# Equivalence of definitions of open sets in metric space

Consider the following two equivalent definitions of an open set in a metric space $$(X,d)$$:

• Definition 1: A set $$U$$ in a metric space is open if and only if $$U$$ is an arbitrary union of open balls of elements in the metric space, or an open ball itself.

• Definition 2: A set $$U$$ in a metric space is open if and only if, for every element $$x\in X$$, there exists an $$\epsilon$$ such that an open ball $$B_{\epsilon}(x)$$ is contained within $$U$$.

Although Definition 2 clearly implies Definition 1, how does Definition 1 imply Definition 2?

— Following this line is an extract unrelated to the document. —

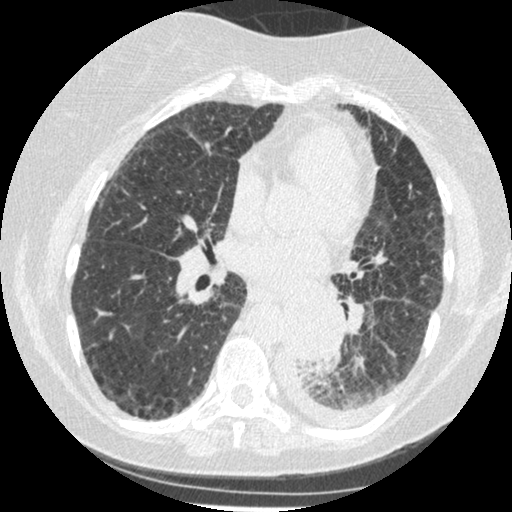
Low-dose screening chest CT, one axial slice; position 112 of 341 along the scan axis; reconstruction kernel STANDARD; lung window (W 1500 / L -600 HU); 1.25 mm slice thickness; 512 × 512 image matrix, field of view 310 × 310 mm.
Annotated regions visible in this slice (expert manual segmentation):
- lesion 1 (tumor, lower lobe of left lung): bounding box [x1, y1, x2, y2] px = [284, 302, 340, 363]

• For a set $U$ described in definition 2, it can be represented as the union of all of the open ball witnin $U$ itself containing some $x \in U$ , and the index can run over all of $U$, which means every $x\in U$ belongs to one of the such ball. Commented Mar 23, 2022 at 12:42

Definition 1 implies 2 because of the observation that if $$B(x,r)$$ is an open ball and $$y\in B(x,r)$$ then for $$r'=r-d(x,y)$$ (which is positive) we have $$B(y,r')\subseteq B(x,r)$$. The last inclusion follows from the triangle inequality.